1 DESCRIPTION

This R Markdown document presents the functions and the steps used to validate species’ Area of Habitat (AOH) as described by Dória & Dobrovolski (2020) in the work “Improving post-2020 conservation of terrestrial vertebrates in Caatinga”.

2 REQUIREMENTS

2.1 Install and load the required packages

install.packages('rgdal')
install.packages('dismo')
install.packages('sp')
install.packages('raster')
install.packages('plyr')
library(rgdal)
library(dismo)
library(sp)
library(raster)
library(plyr)

2.2 Load the required functions

    1. To download occurrences data (long and lat) from GBIF database for all species listed
f.gbif <- function (spp){
  for (i in 1:length(spp)) {
    p.occ=gbif(spp, ext=ex, geo=T, download=T)
    return(as.data.frame(cbind(p.occ$species, p.occ$lon, p.occ$lat))) # returning only coordinates and name of species
  }}
#Notes:
#'spp' in this function is list with specie's names (as.character)

» **Data**:
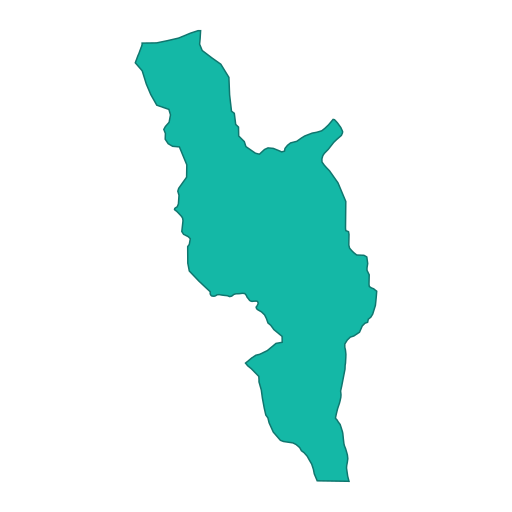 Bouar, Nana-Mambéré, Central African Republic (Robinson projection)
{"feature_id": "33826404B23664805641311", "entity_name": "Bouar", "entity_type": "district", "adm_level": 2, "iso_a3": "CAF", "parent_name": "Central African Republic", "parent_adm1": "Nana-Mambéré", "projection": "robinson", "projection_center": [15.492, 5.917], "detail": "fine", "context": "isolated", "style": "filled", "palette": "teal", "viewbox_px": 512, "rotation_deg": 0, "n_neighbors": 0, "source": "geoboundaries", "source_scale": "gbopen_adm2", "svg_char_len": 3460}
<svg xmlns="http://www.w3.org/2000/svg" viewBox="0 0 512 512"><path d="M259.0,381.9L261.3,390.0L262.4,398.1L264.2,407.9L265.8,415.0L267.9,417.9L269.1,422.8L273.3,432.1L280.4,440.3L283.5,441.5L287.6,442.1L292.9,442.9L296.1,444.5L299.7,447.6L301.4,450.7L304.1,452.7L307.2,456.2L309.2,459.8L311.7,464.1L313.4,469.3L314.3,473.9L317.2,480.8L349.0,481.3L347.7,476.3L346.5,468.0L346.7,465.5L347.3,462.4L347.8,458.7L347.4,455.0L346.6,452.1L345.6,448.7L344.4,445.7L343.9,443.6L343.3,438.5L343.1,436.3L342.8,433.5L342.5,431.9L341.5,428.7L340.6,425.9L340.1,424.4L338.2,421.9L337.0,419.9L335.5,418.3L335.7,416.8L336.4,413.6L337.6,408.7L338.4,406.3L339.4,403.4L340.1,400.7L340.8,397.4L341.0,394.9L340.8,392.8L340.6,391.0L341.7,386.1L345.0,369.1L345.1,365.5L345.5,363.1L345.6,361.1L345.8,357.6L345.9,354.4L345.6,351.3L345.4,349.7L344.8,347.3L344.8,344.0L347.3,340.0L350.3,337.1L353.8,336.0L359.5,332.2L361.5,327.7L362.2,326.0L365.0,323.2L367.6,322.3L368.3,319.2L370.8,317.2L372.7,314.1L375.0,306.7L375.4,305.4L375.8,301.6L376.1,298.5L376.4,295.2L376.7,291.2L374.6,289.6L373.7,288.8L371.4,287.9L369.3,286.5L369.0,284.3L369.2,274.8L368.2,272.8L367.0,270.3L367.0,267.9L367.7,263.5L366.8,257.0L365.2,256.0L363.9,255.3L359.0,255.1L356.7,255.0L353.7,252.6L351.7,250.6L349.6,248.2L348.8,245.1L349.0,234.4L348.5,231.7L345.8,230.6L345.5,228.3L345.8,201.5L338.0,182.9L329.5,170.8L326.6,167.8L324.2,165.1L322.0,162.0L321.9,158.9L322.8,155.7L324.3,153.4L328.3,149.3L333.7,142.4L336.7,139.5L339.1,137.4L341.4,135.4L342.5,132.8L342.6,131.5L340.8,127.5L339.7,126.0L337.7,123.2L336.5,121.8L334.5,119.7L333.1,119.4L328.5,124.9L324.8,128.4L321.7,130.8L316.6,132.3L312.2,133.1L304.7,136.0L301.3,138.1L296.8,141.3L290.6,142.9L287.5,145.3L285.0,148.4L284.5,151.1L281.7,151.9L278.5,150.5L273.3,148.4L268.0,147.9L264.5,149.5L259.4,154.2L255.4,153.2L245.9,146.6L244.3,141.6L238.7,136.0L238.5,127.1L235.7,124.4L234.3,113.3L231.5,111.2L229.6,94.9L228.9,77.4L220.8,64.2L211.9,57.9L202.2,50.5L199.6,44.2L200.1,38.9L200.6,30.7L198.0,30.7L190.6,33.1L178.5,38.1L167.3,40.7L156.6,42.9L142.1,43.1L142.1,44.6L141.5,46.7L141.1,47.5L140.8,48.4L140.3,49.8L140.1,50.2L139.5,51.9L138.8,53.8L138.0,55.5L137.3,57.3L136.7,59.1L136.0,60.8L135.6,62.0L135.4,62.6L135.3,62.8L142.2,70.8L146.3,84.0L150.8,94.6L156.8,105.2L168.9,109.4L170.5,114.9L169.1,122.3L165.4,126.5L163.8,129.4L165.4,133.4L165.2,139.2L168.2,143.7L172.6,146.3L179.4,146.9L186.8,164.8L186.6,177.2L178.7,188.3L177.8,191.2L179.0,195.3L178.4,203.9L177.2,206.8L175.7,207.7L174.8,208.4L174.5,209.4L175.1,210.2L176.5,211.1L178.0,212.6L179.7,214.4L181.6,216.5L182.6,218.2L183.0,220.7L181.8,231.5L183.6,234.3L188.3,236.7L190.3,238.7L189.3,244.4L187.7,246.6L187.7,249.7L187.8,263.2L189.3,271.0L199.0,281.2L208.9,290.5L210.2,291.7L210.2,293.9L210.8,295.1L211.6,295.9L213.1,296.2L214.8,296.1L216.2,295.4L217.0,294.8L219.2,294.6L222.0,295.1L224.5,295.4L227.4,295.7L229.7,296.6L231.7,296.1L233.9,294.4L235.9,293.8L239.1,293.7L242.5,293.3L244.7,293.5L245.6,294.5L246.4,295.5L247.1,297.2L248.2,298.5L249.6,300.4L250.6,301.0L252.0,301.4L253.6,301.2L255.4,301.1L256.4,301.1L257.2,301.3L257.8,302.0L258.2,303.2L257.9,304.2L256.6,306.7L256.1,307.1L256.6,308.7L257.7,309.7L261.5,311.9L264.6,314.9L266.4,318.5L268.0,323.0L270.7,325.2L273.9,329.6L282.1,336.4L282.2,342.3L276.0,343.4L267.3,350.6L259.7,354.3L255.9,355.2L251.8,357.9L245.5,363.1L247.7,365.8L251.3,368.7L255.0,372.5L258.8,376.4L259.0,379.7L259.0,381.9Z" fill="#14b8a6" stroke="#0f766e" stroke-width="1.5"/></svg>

» **Exercise details**:
In the R Markdown document on validating species' Area of Habitat, what does the function f.gbif return?

» **Exercise answer**:
It returns only the species name and coordinates (longitude and latitude) as a data frame.